Alternative Future Scenarios
The evolution of technology can follow different paths depending on various factors including regulatory developments, investment trends, technological breakthroughs, and market adoption. We analyze three potential scenarios:
Optimistic Scenario
Responsible AI driving innovation while minimizing societal disruption
Key Drivers: Supportive regulatory environment, significant research breakthroughs, strong market incentives, and rapid user adoption.
Probability: 25-30%
Base Case Scenario
Incremental adoption with mixed societal impacts and ongoing ethical challenges
Key Drivers: Balanced regulatory approach, steady technological progress, and selective implementation based on clear ROI.
Probability: 50-60%
Conservative Scenario
Technical and ethical barriers creating significant implementation challenges
Key Drivers: Restrictive regulations, technical limitations, implementation challenges, and risk-averse organizational cultures.
Probability: 15-20%
Scenario Comparison Matrix
Factor | Optimistic | Base Case | Conservative |
---|---|---|---|
Implementation Timeline | Accelerated | Steady | Delayed |
Market Adoption | Widespread | Selective | Limited |
Technology Evolution | Rapid | Progressive | Incremental |
Regulatory Environment | Supportive | Balanced | Restrictive |
Business Impact | Transformative | Significant | Modest |
Transformational Impact
Redefinition of knowledge work, automation of creative processes. This evolution will necessitate significant changes in organizational structures, talent development, and strategic planning processes.

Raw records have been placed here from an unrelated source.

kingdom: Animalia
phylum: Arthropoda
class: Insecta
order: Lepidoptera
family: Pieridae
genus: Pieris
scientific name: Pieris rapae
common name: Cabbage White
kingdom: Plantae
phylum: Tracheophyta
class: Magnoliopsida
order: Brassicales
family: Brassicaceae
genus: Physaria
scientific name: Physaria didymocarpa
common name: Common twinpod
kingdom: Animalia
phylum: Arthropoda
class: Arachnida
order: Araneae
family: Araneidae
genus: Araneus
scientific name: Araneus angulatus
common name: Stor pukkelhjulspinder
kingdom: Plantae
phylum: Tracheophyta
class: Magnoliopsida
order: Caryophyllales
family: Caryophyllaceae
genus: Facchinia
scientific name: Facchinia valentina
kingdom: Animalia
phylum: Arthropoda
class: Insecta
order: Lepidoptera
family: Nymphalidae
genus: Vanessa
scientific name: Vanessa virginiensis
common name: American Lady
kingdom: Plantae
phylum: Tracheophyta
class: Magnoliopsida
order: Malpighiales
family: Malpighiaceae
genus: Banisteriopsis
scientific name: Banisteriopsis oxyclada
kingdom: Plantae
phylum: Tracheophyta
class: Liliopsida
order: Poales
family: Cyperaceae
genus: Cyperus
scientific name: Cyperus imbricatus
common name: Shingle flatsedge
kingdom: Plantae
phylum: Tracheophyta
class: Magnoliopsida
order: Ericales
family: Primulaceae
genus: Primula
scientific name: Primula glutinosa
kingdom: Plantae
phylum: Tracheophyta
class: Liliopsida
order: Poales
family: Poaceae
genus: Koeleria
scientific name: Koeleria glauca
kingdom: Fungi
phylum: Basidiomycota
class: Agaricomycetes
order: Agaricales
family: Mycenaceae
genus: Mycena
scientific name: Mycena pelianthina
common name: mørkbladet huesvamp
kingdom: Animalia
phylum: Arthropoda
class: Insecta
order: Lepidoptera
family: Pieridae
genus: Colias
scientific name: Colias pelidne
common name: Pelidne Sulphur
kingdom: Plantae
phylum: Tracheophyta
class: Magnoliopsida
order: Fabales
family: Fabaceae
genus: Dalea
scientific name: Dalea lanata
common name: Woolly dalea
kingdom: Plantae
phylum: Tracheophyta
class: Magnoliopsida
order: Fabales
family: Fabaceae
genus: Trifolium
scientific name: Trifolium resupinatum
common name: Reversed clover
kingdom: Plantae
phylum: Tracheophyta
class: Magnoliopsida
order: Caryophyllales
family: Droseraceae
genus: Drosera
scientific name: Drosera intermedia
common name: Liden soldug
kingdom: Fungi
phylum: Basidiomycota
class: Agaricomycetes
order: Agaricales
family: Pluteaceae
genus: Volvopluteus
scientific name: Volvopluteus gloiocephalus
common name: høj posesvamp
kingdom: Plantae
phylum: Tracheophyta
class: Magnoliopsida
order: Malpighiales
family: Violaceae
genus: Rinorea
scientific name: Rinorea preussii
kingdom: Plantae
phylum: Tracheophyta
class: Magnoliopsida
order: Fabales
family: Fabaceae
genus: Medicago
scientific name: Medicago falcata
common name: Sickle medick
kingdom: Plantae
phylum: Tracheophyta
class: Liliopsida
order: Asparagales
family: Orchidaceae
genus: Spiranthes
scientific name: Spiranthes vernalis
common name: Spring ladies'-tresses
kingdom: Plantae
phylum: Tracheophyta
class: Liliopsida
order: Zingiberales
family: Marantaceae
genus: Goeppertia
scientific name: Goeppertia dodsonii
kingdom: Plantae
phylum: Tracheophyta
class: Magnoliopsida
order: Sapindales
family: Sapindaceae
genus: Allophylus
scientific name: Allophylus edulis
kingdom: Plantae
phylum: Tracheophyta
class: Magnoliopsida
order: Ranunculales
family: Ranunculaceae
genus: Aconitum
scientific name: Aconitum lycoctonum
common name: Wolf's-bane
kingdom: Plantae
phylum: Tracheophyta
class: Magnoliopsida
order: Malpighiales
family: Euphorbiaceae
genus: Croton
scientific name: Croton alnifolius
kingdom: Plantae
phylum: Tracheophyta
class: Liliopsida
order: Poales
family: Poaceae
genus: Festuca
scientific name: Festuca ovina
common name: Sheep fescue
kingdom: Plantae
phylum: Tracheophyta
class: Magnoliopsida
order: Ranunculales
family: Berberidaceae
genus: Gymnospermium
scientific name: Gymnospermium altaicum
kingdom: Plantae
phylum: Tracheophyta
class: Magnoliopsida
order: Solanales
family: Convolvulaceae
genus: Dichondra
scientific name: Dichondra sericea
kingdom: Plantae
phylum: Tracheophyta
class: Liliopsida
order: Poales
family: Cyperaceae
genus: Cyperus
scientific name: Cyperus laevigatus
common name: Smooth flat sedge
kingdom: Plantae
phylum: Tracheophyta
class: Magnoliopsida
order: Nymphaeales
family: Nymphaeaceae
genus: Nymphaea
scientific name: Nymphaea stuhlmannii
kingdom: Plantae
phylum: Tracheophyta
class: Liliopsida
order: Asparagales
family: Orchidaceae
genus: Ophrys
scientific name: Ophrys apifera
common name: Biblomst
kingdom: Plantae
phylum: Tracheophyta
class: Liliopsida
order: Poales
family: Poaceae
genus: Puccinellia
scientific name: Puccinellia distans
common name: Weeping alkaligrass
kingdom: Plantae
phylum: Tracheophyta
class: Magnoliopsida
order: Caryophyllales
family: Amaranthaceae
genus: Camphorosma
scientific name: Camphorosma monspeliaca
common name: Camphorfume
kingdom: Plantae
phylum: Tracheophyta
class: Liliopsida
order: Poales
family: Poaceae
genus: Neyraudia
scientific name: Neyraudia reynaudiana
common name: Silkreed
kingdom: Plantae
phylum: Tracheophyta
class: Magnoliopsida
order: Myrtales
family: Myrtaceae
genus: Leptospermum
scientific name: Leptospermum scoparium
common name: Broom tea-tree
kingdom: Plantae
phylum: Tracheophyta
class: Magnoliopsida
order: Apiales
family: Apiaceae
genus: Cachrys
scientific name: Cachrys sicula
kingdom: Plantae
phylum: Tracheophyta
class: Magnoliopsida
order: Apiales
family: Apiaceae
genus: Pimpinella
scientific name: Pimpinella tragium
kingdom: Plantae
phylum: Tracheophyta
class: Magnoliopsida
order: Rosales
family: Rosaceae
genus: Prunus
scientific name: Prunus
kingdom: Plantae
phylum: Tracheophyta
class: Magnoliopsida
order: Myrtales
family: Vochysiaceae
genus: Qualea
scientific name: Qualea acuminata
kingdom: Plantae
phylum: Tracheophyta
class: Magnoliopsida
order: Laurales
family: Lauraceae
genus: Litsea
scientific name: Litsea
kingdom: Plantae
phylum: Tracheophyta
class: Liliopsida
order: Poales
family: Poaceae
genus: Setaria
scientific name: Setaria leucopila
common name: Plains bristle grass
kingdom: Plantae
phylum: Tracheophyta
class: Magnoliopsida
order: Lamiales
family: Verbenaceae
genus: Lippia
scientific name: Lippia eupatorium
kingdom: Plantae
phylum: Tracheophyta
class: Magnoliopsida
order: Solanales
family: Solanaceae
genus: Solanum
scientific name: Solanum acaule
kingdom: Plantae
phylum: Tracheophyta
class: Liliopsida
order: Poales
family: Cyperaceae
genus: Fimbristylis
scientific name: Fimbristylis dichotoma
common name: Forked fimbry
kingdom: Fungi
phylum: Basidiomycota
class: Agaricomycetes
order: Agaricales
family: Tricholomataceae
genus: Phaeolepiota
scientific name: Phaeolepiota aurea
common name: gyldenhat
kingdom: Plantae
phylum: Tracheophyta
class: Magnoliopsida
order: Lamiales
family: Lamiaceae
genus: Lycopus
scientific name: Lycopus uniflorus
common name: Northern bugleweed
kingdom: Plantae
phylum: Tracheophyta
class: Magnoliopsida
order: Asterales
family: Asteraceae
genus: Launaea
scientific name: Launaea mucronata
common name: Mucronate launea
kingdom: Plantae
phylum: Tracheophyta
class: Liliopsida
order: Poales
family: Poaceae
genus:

The convergence of multiple technological trends—including artificial intelligence, quantum computing, and ubiquitous connectivity—will create both unprecedented security challenges and innovative defensive capabilities.
Implementation Challenges
Ethical concerns, computing resource limitations, talent shortages. Organizations will need to develop comprehensive change management strategies to successfully navigate these transitions.
Regulatory uncertainty, particularly around emerging technologies like AI in security applications, will require flexible security architectures that can adapt to evolving compliance requirements.
Key Innovations to Watch
Multimodal learning, resource-efficient AI, transparent decision systems. Organizations should monitor these developments closely to maintain competitive advantages and effective security postures.
Strategic investments in research partnerships, technology pilots, and talent development will position forward-thinking organizations to leverage these innovations early in their development cycle.
Technical Glossary
Key technical terms and definitions to help understand the technologies discussed in this article.
Understanding the following technical concepts is essential for grasping the full implications of the security threats and defensive measures discussed in this article. These definitions provide context for both technical and non-technical readers.